Transcription Conventions

Boundaries: We use word groups to delineate phonological word boundaries. In all cases except one, orthographic word boundaries correspond to phonological word boundaries. The only exception is the proclitics 'w' [v]/[f] and 'z' [z]/[s] which attach to the following word and cannot be pronounced independently. In this case, the orthography tier encodes the orthographic word boundaries, putting the proclitic in its own word group, while the IPA Target and IPA Actual tiers encode the proclitic together with the next word. So for example. '[z][kotem]' would be '[][skotɛm]' on the Target tier and potentially something like '[][sotɛm]' on the Actual tier.

Tier Conventions: We have maintained many of the conventions from the original CHAT transcripts and introduced several codes to denote special situations regarding phonetic transcription.

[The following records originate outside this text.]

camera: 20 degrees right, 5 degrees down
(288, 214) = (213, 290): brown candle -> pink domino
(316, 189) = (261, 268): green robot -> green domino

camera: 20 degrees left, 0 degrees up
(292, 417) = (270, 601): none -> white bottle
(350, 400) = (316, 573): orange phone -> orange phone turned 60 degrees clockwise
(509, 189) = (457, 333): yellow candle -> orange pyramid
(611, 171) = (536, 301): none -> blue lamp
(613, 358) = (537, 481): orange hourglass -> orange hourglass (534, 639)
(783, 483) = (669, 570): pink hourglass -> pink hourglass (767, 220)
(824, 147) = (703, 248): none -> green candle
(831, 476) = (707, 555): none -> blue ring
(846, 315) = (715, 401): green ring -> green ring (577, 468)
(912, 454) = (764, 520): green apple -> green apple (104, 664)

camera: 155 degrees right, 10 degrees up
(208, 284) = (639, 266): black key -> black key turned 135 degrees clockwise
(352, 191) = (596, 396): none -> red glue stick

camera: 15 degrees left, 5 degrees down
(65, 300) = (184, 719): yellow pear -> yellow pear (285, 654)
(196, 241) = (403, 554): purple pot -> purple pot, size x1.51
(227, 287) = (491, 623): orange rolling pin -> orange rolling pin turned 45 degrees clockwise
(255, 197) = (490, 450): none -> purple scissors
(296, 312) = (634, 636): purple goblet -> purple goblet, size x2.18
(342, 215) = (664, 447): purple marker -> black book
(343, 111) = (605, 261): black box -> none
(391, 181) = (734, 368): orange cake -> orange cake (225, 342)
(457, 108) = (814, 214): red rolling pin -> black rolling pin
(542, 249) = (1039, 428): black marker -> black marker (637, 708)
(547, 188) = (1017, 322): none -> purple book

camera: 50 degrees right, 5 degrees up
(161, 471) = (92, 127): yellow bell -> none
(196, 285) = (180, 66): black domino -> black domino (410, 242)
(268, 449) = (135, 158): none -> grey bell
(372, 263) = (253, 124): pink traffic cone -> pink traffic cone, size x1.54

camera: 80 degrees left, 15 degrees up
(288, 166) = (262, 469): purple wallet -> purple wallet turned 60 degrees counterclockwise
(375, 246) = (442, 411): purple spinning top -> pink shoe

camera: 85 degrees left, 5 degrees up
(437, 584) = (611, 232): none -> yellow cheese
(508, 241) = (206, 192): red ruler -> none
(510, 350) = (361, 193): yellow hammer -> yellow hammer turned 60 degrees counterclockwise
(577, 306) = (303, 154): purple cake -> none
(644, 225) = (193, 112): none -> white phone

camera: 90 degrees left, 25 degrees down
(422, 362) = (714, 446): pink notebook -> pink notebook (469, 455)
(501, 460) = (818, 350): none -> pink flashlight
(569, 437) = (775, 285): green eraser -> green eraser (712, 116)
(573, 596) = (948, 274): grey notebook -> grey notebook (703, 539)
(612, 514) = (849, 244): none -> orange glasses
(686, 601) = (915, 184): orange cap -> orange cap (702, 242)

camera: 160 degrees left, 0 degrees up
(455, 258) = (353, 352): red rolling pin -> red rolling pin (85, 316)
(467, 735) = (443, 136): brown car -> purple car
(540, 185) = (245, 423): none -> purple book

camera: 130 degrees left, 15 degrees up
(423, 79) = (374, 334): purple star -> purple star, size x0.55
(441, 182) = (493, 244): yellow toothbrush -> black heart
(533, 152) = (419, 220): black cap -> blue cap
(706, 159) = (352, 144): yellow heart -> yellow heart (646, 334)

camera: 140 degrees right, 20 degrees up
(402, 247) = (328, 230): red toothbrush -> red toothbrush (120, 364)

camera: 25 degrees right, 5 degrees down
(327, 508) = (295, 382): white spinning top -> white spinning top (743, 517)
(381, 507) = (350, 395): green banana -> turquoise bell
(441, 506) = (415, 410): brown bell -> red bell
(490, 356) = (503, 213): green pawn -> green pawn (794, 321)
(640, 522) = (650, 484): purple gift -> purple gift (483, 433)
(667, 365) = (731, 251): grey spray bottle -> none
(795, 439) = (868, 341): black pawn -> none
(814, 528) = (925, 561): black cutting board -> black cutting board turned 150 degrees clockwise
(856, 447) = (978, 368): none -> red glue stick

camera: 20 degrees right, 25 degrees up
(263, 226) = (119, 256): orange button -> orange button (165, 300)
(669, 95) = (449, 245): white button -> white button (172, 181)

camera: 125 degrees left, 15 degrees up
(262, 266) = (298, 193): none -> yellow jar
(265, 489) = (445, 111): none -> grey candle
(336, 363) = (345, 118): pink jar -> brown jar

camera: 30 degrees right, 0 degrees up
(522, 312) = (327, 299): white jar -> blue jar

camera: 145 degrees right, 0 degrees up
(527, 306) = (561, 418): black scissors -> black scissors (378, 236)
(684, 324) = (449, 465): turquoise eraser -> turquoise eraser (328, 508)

The following codes were used on the orthography tier:

@c a child-specific form
@n neologism
@o - onomatopoeia
@f - family specific form
@q (for 'quote') for things the child is reciting from memory or by repetition
@i - interjection
@wp - whispered
A comment (error:) after a word indicates a morphological or syntactic error
A comment (t:trail off) is used to indicate an incomplete word or utterance
A comment (++) at the beginning of an utterance means this is a completion of an adult's prompt
Angle brackets < > around a word portion indicate this portion of the word was not uttered and is not present on the IPA tiers
0 at the beginning of a word group indicates unpronounced words
[yyy] as a word group indicates material for which a target could not be identified but which is transcribed
[xxx] as a word group indicates material for which a target could not be identified and which could not be transcribed

IPA Conventions

For the most part each word group is just a sequence of individual IPA symbols that can be treated literally.
One exception is that we've used ligatures for affricates for convenience and to make sure the affricates were consistently differentiated from stop-fricative sequences (which are contrastive in Polish).
We used the postalveolar affricate ligatures for convenience, but these are actually usually transcribed as retroflex and belong with the retroflex fricative series, which we transcribe as such.
Our level of transcription is relatively broad and pretty standard for Polish, but it does encode some non-contrastive phonetic characteristics of the targets and actuals. In particular:
nasal vowels are transcribed on the target tiers according to their standard pronunciation by context (as vowel+nasal stop homorganic with the following noncontinuant consonant and as vowel+nasalized glide otherwise)
we paid special attention to voicing of obstruents, and target transcriptions account for word-final devoicing and voicing assimilation (including across word boundaries)
due to the longer phonetic length of the palatal portion of palatalized labials (e.g. 'piesek') we coded these palatals as labial-palatal sequences (e.g. [pjɛsɛk]), and we coded the palatalized velars (e.g. 'kiedy') using secondary palatalization (e.g. [kʲɛdɨ]) in the standard pronunciation and when children produced them as adult-like. These are not contrastive distinctions (there's no contrast between [Cʲ] and [Cj] in Polish).